__Exercise objective__
Whenever the word "Funda" turns up in a line of the data below, copy that line.

(Document understanding data)

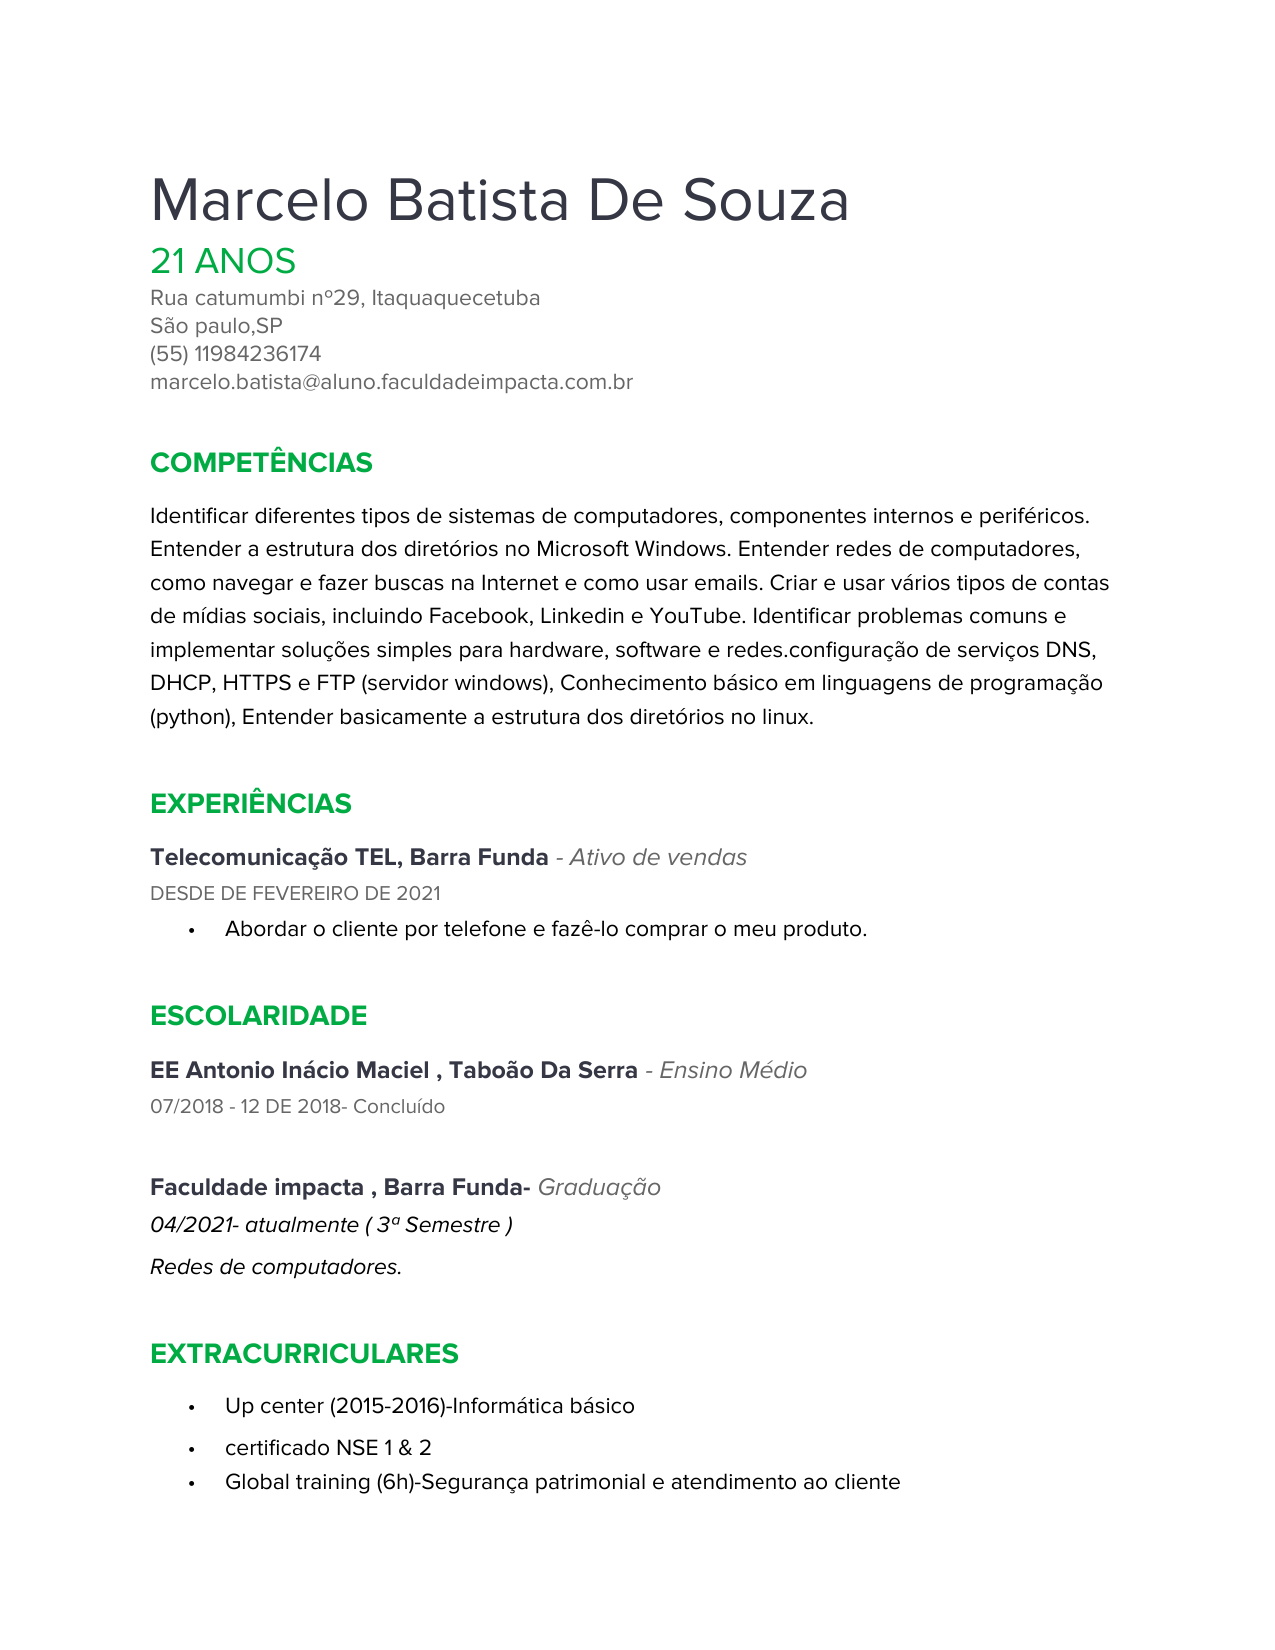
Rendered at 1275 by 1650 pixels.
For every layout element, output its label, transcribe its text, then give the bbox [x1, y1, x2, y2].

text Rua catumumbi nº29, Itaquaquecetuba [150, 284, 1125, 312]
text 21 ANOS [150, 239, 1125, 284]
text ESCOLARIDADE [150, 999, 1125, 1034]
text Identificar diferentes tipos de sistemas de computadores, componentes internos e periféricos. Entender a estrutura dos diretórios no Microsoft Windows. Entender redes de computadores, como navegar e fazer buscas na Internet e como usar emails. Criar e usar vários tipos de contas de mídias sociais, incluindo Facebook, Linkedin e YouTube. Identificar problemas comuns e implementar soluções simples para hardware, software e redes.configuração de serviços DNS, DHCP, HTTPS e FTP (servidor windows), Conhecimento básico em linguagens de programação (python), Entender basicamente a estrutura dos diretórios no linux. [150, 502, 1125, 731]
text Telecomunicação TEL, Barra Funda - Ativo de vendas [150, 843, 1125, 873]
text EXTRACURRICULARES [150, 1336, 1125, 1372]
text marcelo.batista@aluno.faculdadeimpacta.com.br [150, 368, 1125, 396]
list Abordar o cliente por telefone e fazê-lo comprar o meu produto. [187, 915, 1125, 943]
text São paulo,SP [150, 312, 1125, 340]
text Marcelo Batista De Souza [150, 162, 1125, 239]
list Global training (6h)-Segurança patrimonial e atendimento ao cliente [187, 1468, 1125, 1496]
text DESDE DE FEVEREIRO DE 2021 [150, 882, 1125, 907]
text EXPERIÊNCIAS [150, 786, 1125, 822]
text 04/2021- atualmente ( 3ª Semestre ) [150, 1211, 1125, 1239]
text EE Antonio Inácio Maciel , Taboão Da Serra - Ensino Médio [150, 1055, 1125, 1086]
list Up center (2015-2016)-Informática básico [187, 1393, 1125, 1421]
text (55) 11984236174 [150, 340, 1125, 368]
text 07/2018 - 12 DE 2018- Concluído [150, 1094, 1125, 1119]
list certificado NSE 1 & 2 [187, 1434, 1125, 1462]
text COMPETÊNCIAS [150, 446, 1125, 482]
text Redes de computadores. [150, 1253, 1125, 1281]
text Faculdade impacta , Barra Funda- Graduação [150, 1172, 1125, 1203]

__Reply to the task__
text Telecomunicação TEL, Barra Funda - Ativo de vendas [150, 843, 1125, 873]
text Faculdade impacta , Barra Funda- Graduação [150, 1172, 1125, 1203]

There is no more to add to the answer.